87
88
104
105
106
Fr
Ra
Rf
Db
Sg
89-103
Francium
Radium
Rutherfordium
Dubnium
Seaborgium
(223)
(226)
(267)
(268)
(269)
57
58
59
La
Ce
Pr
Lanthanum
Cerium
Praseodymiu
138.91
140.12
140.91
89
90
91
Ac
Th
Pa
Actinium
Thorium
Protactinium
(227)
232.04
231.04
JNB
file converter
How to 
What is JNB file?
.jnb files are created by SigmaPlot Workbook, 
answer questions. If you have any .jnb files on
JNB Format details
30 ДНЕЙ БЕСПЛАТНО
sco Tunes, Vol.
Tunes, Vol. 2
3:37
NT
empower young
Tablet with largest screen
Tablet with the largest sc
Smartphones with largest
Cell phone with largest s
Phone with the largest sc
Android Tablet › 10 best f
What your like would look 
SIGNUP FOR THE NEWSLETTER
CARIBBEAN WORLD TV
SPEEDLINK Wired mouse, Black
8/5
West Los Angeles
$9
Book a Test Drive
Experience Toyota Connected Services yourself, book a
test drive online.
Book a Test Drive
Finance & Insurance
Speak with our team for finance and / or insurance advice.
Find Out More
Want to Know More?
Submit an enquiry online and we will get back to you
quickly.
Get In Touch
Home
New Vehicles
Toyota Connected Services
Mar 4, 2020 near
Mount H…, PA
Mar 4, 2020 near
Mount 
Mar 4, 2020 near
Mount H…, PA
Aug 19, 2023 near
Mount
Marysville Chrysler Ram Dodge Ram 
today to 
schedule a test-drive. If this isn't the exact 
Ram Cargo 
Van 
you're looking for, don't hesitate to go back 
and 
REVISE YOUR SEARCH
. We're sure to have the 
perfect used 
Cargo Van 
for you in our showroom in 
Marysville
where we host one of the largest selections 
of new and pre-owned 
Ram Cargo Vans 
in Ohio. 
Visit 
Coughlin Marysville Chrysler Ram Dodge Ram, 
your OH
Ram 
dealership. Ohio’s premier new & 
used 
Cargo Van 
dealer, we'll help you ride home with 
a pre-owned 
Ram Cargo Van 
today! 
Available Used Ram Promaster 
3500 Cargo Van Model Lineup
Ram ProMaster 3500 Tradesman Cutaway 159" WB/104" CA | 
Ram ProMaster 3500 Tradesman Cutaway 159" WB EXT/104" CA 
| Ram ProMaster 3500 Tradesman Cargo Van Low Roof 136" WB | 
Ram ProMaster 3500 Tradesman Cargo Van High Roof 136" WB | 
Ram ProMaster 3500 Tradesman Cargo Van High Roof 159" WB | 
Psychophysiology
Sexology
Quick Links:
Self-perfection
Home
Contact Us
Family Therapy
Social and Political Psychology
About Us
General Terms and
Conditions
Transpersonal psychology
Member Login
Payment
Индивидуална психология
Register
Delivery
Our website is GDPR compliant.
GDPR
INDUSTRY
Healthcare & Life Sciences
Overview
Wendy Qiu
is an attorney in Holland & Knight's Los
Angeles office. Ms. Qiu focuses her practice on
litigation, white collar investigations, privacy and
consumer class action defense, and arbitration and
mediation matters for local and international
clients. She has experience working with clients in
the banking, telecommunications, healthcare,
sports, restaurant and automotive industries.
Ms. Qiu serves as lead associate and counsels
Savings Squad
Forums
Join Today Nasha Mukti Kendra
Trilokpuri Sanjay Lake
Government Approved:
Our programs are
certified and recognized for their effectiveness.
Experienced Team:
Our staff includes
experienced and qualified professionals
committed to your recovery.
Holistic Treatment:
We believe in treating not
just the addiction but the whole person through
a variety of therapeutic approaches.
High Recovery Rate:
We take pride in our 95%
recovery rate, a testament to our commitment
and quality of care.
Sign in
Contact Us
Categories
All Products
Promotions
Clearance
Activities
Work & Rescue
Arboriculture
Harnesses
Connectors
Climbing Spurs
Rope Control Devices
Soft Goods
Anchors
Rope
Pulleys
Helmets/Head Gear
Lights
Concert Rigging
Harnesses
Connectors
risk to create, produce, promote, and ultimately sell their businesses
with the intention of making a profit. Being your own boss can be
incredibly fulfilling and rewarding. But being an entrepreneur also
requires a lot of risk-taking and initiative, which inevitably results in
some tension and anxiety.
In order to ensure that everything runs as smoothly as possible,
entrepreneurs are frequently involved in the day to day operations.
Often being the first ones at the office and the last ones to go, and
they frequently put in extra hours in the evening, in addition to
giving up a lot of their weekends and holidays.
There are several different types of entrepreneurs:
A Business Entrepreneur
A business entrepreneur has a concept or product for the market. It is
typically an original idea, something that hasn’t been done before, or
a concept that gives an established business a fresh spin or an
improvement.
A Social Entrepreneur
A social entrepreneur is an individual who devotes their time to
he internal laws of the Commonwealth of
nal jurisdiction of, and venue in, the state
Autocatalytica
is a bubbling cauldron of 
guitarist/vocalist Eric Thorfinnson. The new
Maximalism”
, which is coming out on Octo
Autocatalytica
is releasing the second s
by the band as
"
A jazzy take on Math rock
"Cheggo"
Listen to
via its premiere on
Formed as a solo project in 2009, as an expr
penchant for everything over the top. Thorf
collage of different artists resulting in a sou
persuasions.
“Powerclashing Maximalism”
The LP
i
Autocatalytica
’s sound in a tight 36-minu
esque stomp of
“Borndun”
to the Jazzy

━━━━━━━━━━━━━━━━━━━━━━━━━━━━━━

■ **WHAT YOU NEED TO DO**
List every line in the listing above that contains the word "concept".

■ **WRITTEN REPLY**
A business entrepreneur has a concept or product for the market. It is
a concept that gives an established business a fresh spin or an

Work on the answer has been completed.